The village centre of what would become Berlin was established in 1830 by Phineas Varnum who leased land from Joseph Schneider and opened a blacksmith shop on the site where a hotel would be built many years later, the Walper House. A tavern was also established here at the same time and a store was opened. At the time, the settlement of Berlin was still considered to be a hamlet.
By 1830 the village of Preston was a thriving business centre with Jacob Hespeler, a native of Württemberg and a prominent citizen. He would later move to the village of New Hope that was renamed Hespeler in 1857 in recognition of his public service and the industries he started there. Jacob Beck from the Grand Duchy of Baden founded the village of Baden in Wilmot Township and started a foundry and machine shop. Jacob Beck was the father of Sir Adam Beck.
The first newspaper of the county was the Canada Museum und Allgemeine Zeitung, printed mostly in German and partly in English. It was published for only five years.

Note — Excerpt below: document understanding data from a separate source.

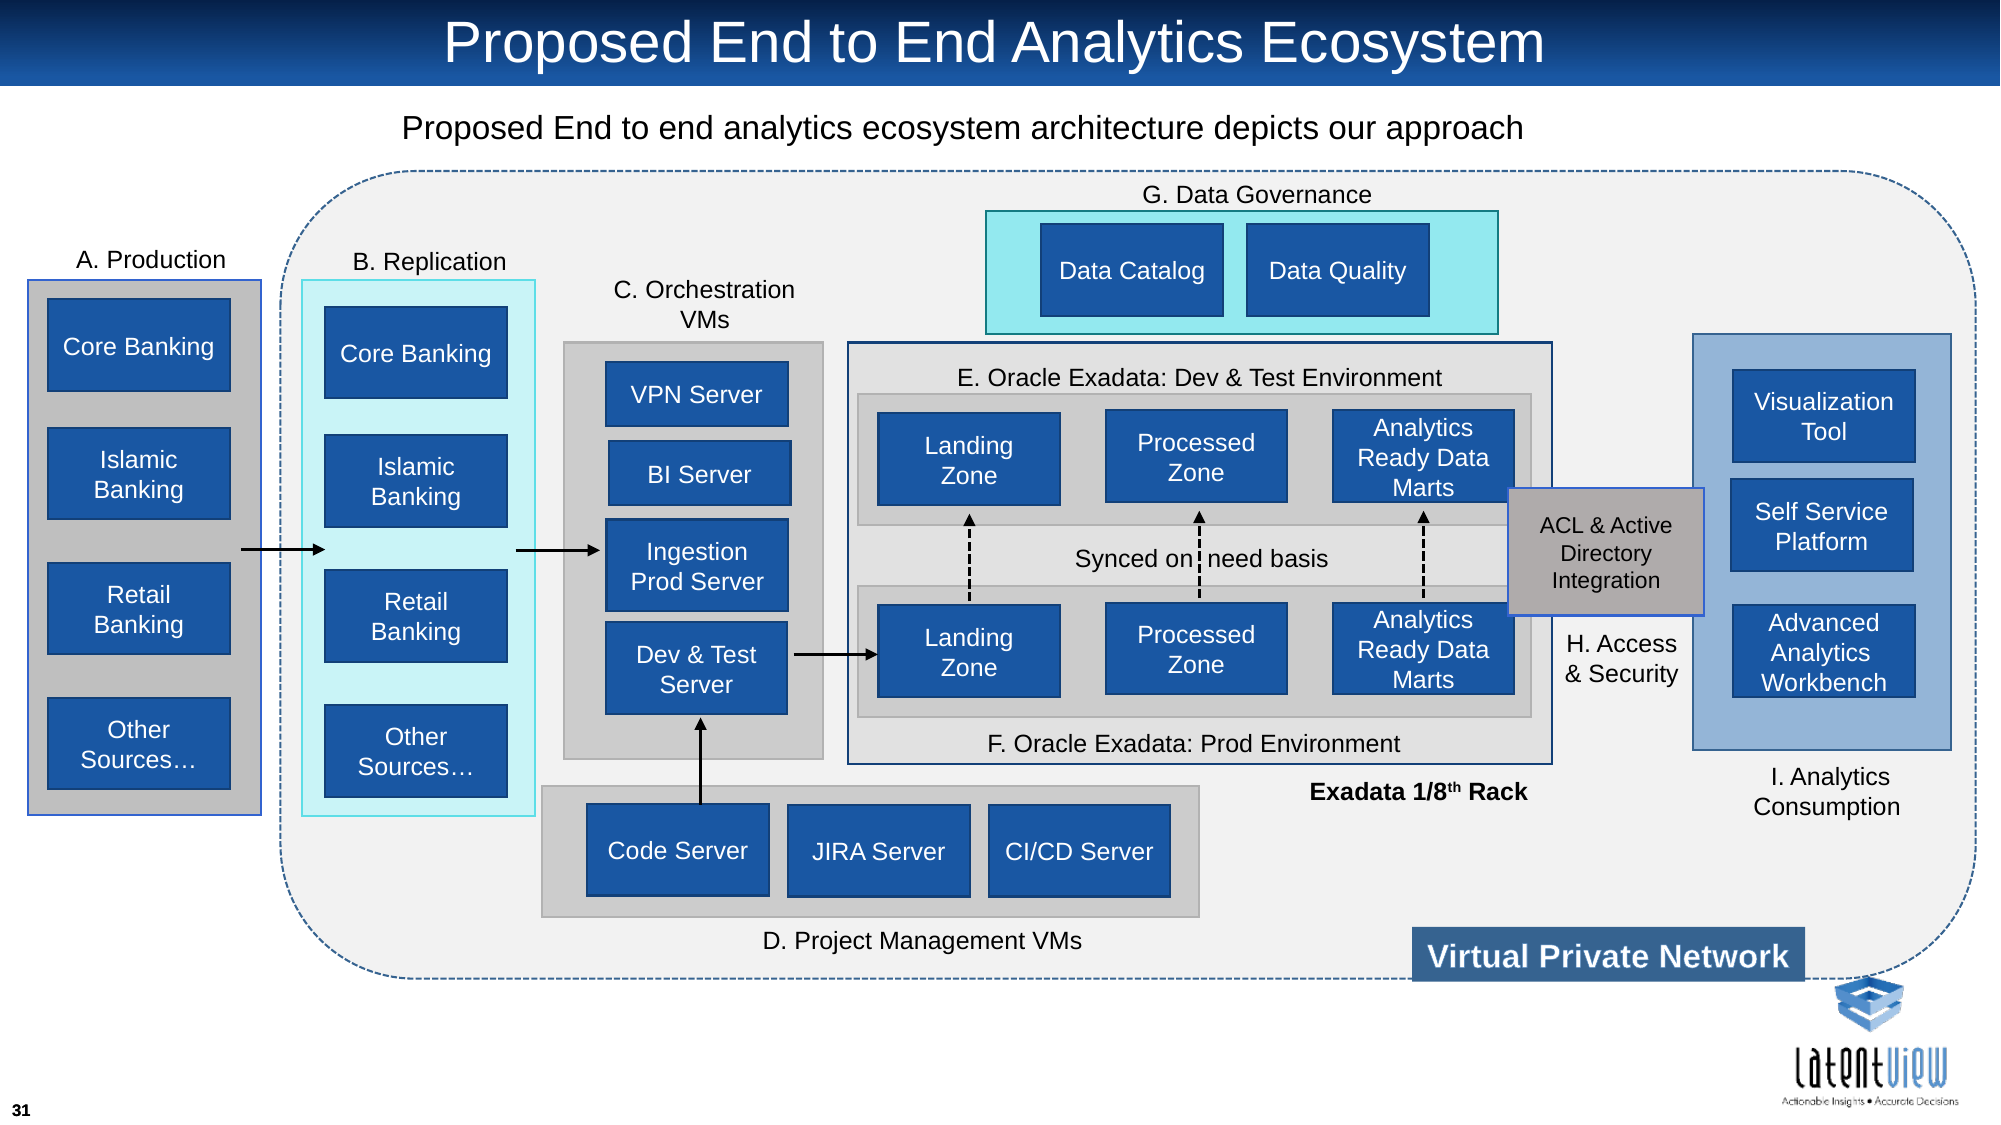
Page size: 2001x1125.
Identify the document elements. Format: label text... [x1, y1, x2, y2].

picture [1754, 959, 1988, 1125]
text_box Proposed End to end analytics ecosystem architecture depicts our approach [386, 98, 1551, 154]
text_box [28, 171, 1976, 983]
title Proposed End to End Analytics Ecosystem [98, 9, 1894, 77]
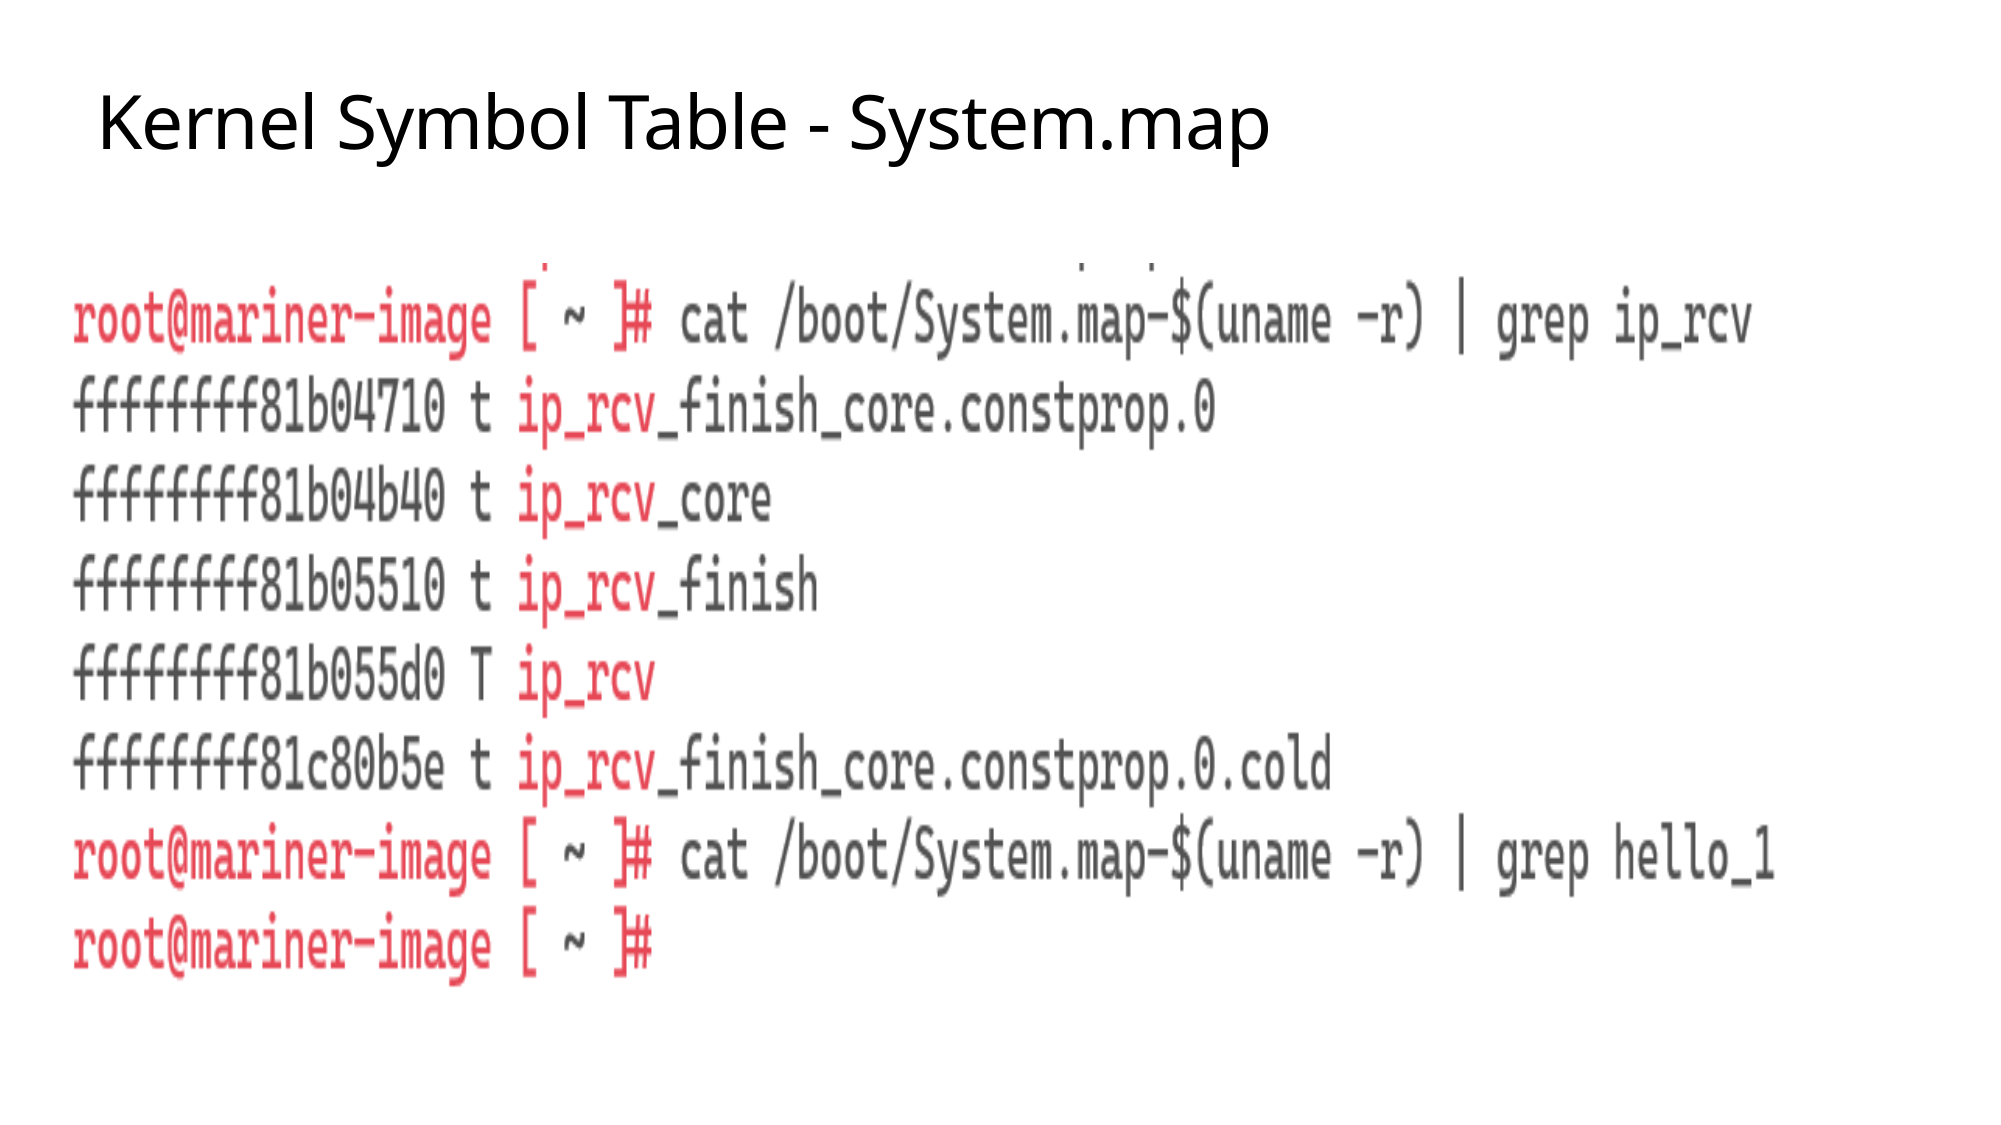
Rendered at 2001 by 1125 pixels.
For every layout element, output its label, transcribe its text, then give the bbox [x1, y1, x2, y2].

picture [61, 263, 1803, 1011]
title Kernel Symbol Table - System.map [96, 75, 1904, 257]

The land which now makes up the township of Woolwich, including communities such as St. Jacobs and Elmira, were first settled in the early 1800s. The early settlers were primarily from England or Ireland but after 1830, Mennonites from Pennsylvania formed a significant proportion of the population. The area still retains much of its traditional character. Old Order Mennonites can still be seen on the local roads using their traditional horse and buggy transportation.
By 1835, many immigrants to Waterloo County were not from Pennsylvania. Many settler came from England, Ireland, Scotland and Germany to areas such as New Germany in the Lower Block of Block Two. In 1835, approximately 70% of the population was Mennonite but by 1851, only 26% of the much larger population were of this religion. This was due to the large wave of new German migrants from Europe, particularly between 1830 and 1850.
The Wellington District and Waterloo County were formed in June 1840 from territory transferred from certain other districts:
The district town was Guelph.
Records indicate a population of 13,782 in 1841. The Smith's Canadian Gazetteer of 1846 states that the Township of Waterloo consisted primarily of Pennsylvanian Mennonites and immigrants directly from Germany who had brought money with them. At the time, many did not speak English. There were eight grist and twenty saw mills in the township. In 1841, the population count was 4424. In 1846 the village of Waterloo had a population of 200, "mostly Germans". There was a grist mill and a sawmill and some tradesmen. Berlin had a population of about 400, also "mostly German", and more tradesmen than the village of Waterloo.